Возможно именно поэтому танк завёлся с одного тычка, а не так, как, бывало, случалось у англичан в иной истории мира с их Марк VIII «Кентавром», на котором те устанавливали моторы Либерти. Да, да! Те самые, что сохранились у них в производстве со времён Первой мировой войны аж до 1940-х годов.
Там народ, порой, и за час «танцев с бубном» не мог добиться от стального сердца ничего, кроме астматического кашля или же пожара. Не запускался тот, и всё! Вот хоть ты тресни! Я даже как-то в прошлой жизни видел в интернетах, как такой мотор пытались запустить работники центрального танкового музея Великобритании. Так вот. Им тоже не сопутствовал успех на протяжении более чем часа колупания.
Нам в этом смысле сильно повезло, что мы создали более достойную конструкцию. Да и вылизывали конкретно данный экземпляр мотора отнюдь не просто так. Чай танк являлся презентационным. А что касалось «звуков ада», которые танк начал издавать, то здесь вина лежала на бензине. Чем меньше было у него октановое число, тем более он склонен был к изрядной детонации в цилиндрах.
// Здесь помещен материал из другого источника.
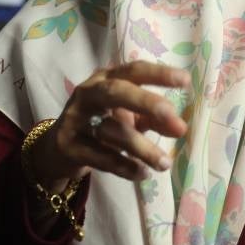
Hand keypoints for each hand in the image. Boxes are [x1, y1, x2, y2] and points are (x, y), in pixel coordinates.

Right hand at [28, 61, 189, 189]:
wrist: (59, 150)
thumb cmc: (101, 124)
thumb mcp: (129, 117)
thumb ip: (154, 119)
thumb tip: (180, 128)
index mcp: (106, 78)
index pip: (133, 70)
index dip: (158, 74)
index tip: (185, 81)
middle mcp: (88, 93)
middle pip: (116, 91)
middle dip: (146, 102)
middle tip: (173, 117)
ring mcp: (75, 118)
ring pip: (111, 130)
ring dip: (142, 147)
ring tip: (165, 163)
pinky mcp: (68, 145)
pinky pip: (100, 156)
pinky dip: (124, 166)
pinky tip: (142, 174)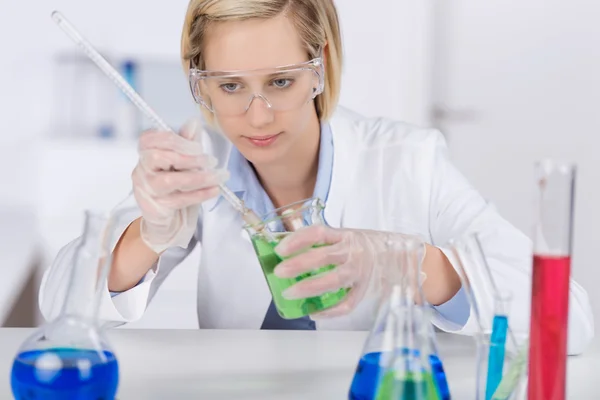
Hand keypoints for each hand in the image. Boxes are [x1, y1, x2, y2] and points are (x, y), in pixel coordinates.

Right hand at [132, 118, 228, 253]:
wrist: (170, 221)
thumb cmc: (177, 188)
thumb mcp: (184, 163)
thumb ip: (187, 143)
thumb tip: (193, 122)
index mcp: (146, 153)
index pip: (150, 138)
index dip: (176, 140)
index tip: (198, 146)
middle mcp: (141, 170)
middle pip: (157, 156)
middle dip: (188, 158)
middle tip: (212, 161)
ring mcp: (146, 190)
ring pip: (170, 180)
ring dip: (199, 177)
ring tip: (219, 176)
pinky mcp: (155, 208)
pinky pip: (178, 199)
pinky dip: (200, 194)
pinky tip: (214, 189)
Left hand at [273, 225, 424, 317]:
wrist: (407, 258)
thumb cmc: (371, 247)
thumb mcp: (351, 237)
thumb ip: (328, 243)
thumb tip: (291, 252)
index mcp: (347, 235)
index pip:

Мы же, в оправдание своё, не просто так вынужденно переделывали танковый двигатель на питание от не сильно замечательного автомобильного бензина. Высокооктанового авиационного топлива сейчас едва хватало авиации. Отчего нам приходилось рассчитывать лишь на то, что оставалось у нефтезаводчиков.
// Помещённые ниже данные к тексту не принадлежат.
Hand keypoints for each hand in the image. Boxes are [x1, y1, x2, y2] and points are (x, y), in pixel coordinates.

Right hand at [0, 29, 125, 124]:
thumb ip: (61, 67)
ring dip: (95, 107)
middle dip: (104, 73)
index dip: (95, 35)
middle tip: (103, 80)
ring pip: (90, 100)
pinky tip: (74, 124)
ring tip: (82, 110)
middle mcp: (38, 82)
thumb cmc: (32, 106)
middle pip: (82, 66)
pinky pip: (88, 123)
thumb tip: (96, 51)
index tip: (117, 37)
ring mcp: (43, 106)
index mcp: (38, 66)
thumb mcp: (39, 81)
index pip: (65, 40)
Естественно при этом никто не отменял тетраэтилсвинец, которым в моей прошлой жизни повышали октановое число бензинов во всём мире на протяжении аж целой сотни лет. Но, во-первых, сейчас он не особо требовался, без него справлялись как-то. Да и производить его нам было просто негде. А, во-вторых, являлся так-то этот хитрый элемент почти что ящиком Пандоры. Из-за него за целый век безудержного потребления этилированных бензинов настолько сильно оказались загажены свинцом все города планеты, что просто ой! Да и людей свинец травил безбожно поколениями, влияя негативно на центральную нервную систему и сильно повышая агрессивность. Как будто этой агрессивности нам даже без свинца недоставало, блин!
— Ого! Вот это рык! — повернувшись ко мне с командирского места, прокричал довольный Михаил Александрович, имея в виду стрёкот мотора. — Сразу понимаешь — мощь! Изрядная!
— Да не сказал бы, что изрядная, — пришлось мне покривиться вскользь. — Уж больно тяжела машина вышла. Отчего даже почти 400-сильный мотор может разгонять её всего до 25 вёрст в час. А на раскисшем грунте, считай вдвое медленней. Но главное, что полевая артиллерия точно проломить её броню не сможет! Тогда как мы начнём ту щёлкать, как орешки! — С этими словами я любовно погладил по казённику длинноствольной 57-мм пушки, которая давала мне и вообще всем нашим танкистам возможность не опасаться более столь сильно вражеских орудий.
— Что же, давай проверим, как она стреляет! — аж потёр ручки в предвкушении великий князь. — Евгений Александрович, извольте навести её куда-нибудь!
— Сперва доедем куда надо, а уж после наведём, — не поддался общему азарту мой обстоятельный папа́, активно изучающий устройство телескопического прицела пушки. — А ты, сынок, клади пока снаряд обратно! Война идёт! Успеешь ещё вдоволь настреляться!
Как очень скоро оказалось — он накаркал!
[1] Князь крови — те князья Романовы, которые утрачивали право именоваться великими князьями из-за слишком отдалённой родственной связи с императорами.